1. Access to Phone - Enabled
2. Allow users to receive and make calls - Disabled

  • SMS: All permissions related to SMS settings fall under this category. Admins can configure the permissions to send Individual and Bulk SMS by checking/unchecking the options. They can also configure the number of SMSes that can be sent per day.

    In the case of our example, we can allow the Sales Development Representative to send a maximum of 500 Individual SMSes and 300 Bulk SMSes per day.

  • Collaboration: Permission to collaborate on deals through the Slack integration.

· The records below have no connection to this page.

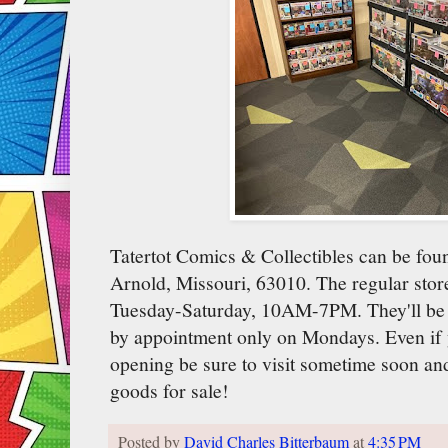
Tatertot Comics & Collectibles can be foun
Arnold, Missouri, 63010. The regular store
Tuesday-Saturday, 10AM-7PM. They'll be
by appointment only on Mondays. Even if 
opening be sure to visit sometime soon and
goods for sale!
Posted by
David Charles Bitterbaum
at
4:35 PM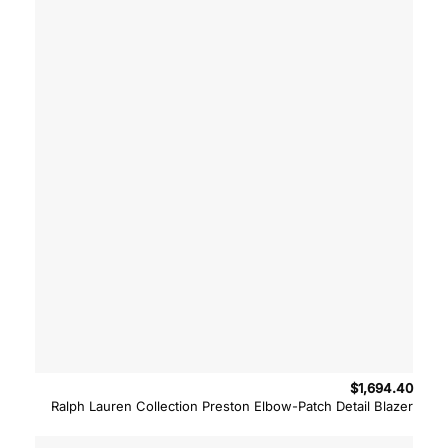
$
1,694.40
Ralph Lauren Collection Preston Elbow-Patch Detail Blazer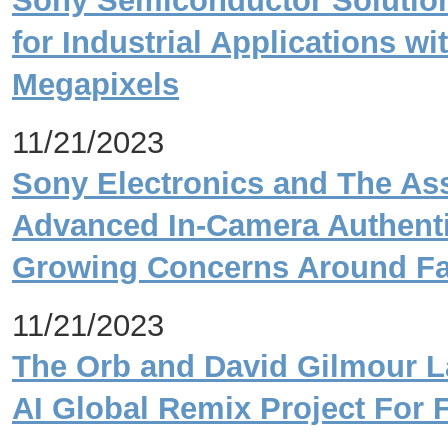
Sony Semiconductor Solutio
for Industrial Applications wi
Megapixels
11/21/2023
Sony Electronics and The As
Advanced In-Camera Authenti
Growing Concerns Around Fa
11/21/2023
The Orb and David Gilmour La
AI Global Remix Project For 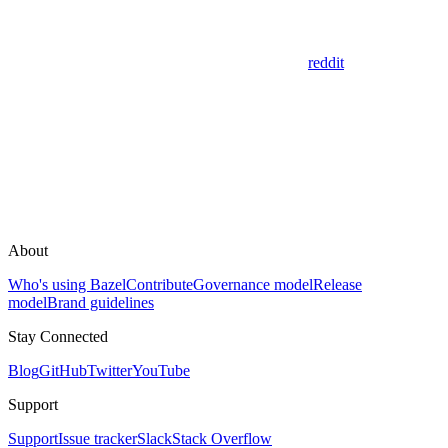
reddit
About
Who's using Bazel
Contribute
Governance model
Release
model
Brand guidelines
Stay Connected
Blog
GitHub
Twitter
YouTube
Support
Support
Issue tracker
Slack
Stack Overflow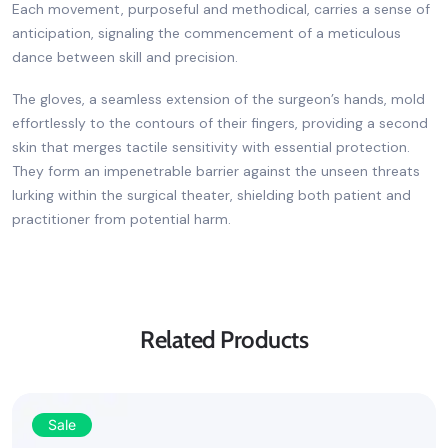
Each movement, purposeful and methodical, carries a sense of
anticipation, signaling the commencement of a meticulous
dance between skill and precision.
The gloves, a seamless extension of the surgeon’s hands, mold
effortlessly to the contours of their fingers, providing a second
skin that merges tactile sensitivity with essential protection.
They form an impenetrable barrier against the unseen threats
lurking within the surgical theater, shielding both patient and
practitioner from potential harm.
Related Products
Sale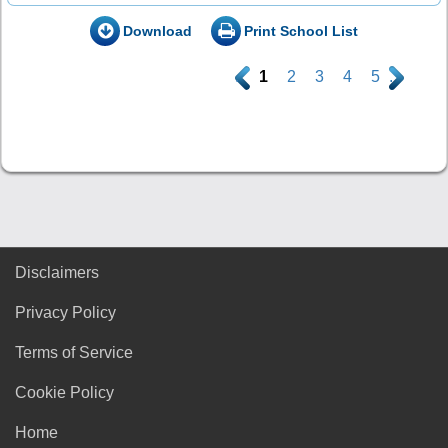
Download
Print School List
.
1
2
3
4
5
.
Disclaimers
Privacy Policy
Terms of Service
Cookie Policy
Home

  • User Settings Permissions: All permissions related to User Settings falls under this category. Admins can configure access to a user's access to various user-specific features such as requesting a demo, creating a support ticket, downloading the mobile app, accessing the knowledge base, etc. by checking/unchecking the options.


  • Admin Settings Permissions: All permissions related to Admin settings falls under this category. Admins can configure access to Admin settings by checking/unchecking the options.
    In the case of our example, for a Sales Development Representative, you can disable access to manage users or export data and restrict their role to access only workflows and territories.


Note: All permissions under reports are dependent on the ‘Access Admin Settings’ permission. Unchecking this option would disable Admin Settings functionality for the user and hide the buttons from the user’s application.

  • To modify permissions for individual fields, refer to this article.

6. Click Save to save the role.

How to add users to a customized role?

  1. Go to Admin Settings > Roles

  2. Click on role 

  3. In the permissions page of the role, click on the Assign users button. You will be presented with an ASSIGN USERS overlay.

  1. Select a user by clicking on the check box next to the user.

  2. Click Assign. The user will be assigned to the role.